Interstitial Photodynamic Therapy (iPDT) for malignant gliomas using 5-ALA and cylindrical light-diffusing fiber applicators is currently under development. In a preceding investigation, the effects of 5-ALA iPDT on haemoglobin-related light absorption in a liquid phantom model with intact erythrocytes and protoporphyrin IX were experimentally assessed. Spectral monitoring identified a light-induced formation of deoxygenated haemoglobin and methaemoglobin after the onset of iPDT irradiation.

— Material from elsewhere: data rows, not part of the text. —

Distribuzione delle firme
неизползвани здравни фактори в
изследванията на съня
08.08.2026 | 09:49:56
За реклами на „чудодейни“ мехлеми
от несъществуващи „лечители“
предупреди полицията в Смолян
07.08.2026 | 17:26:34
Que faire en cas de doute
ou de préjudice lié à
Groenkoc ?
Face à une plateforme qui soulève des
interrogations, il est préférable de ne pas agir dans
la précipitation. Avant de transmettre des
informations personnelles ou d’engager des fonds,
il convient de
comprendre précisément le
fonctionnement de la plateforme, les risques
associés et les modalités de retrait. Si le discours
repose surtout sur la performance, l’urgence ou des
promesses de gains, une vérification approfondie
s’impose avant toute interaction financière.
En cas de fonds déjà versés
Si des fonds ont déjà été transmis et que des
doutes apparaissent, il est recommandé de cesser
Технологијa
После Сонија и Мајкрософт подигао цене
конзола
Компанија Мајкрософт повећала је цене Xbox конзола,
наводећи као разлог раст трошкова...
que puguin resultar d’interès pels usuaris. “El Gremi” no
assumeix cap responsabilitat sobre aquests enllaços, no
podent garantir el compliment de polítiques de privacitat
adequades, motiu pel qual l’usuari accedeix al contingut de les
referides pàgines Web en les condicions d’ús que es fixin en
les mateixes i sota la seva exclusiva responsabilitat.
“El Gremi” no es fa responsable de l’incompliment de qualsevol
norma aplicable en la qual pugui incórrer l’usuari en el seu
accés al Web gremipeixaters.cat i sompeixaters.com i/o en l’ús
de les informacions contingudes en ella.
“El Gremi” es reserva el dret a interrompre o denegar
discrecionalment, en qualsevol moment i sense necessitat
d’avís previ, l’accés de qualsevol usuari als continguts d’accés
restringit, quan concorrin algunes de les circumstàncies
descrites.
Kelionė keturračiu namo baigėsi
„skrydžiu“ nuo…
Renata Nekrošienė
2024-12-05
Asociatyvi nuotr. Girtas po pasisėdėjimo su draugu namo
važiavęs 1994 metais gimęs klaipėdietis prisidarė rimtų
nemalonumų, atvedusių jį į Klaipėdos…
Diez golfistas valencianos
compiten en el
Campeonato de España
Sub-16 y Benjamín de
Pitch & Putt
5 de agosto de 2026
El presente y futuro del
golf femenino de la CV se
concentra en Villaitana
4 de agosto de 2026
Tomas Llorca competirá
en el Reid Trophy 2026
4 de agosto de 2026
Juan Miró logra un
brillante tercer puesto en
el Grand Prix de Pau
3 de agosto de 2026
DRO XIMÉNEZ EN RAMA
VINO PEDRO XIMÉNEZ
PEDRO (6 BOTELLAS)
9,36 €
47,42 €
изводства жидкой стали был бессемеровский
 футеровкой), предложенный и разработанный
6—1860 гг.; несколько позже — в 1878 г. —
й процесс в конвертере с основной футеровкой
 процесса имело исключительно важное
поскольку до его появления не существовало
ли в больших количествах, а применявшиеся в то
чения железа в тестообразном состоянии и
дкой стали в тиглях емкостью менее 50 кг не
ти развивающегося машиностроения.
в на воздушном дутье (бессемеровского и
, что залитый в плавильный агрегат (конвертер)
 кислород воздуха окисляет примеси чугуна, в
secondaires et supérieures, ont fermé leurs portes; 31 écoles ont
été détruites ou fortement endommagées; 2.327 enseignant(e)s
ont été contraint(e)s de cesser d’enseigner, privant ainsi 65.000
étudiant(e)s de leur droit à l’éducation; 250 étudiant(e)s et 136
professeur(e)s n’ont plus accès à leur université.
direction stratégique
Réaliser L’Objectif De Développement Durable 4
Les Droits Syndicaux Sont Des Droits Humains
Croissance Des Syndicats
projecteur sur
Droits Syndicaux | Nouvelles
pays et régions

This study summarises the retrospectively analysed spectral data acquired during clinical iPDT interventions of malignant gliomas. The results were analysed for correlations with early postoperative T1-weighted MRI data obtained without a contrast agent. Intrinsic T1-hyperintensity signals were observed and found to be associated with the treatment volume in all patients. This may indicate the presence of methaemoglobin, possibly induced by iPDT. From spectrally resolved recordings of light detected through each of the inserted cylindrical diffusers during tissue illumination through one of the other diffusers, treatment light transmission through and PpIX fluorescence of the tissue could be evaluated. The optical absorption coefficient μa and its change due to iPDT irradiation were estimated for all tissue volumes between evaluable fiber pairs. In cases with intrinsic T1-hyperintensity involvement, the absorption increase during iPDT-irradiation was significantly higher than in cases with minor T1-hyperintensity (p=0.003).
The observations are consistent with in-vitro experiments and indicate iPDT-induced deoxygenation of haemoglobin and formation of methaemoglobin, potentially after injury to capillary vessels. Further clinical investigations are needed to provide more data on the time course of the observed changes, thus paving the way for optimized irradiation protocols.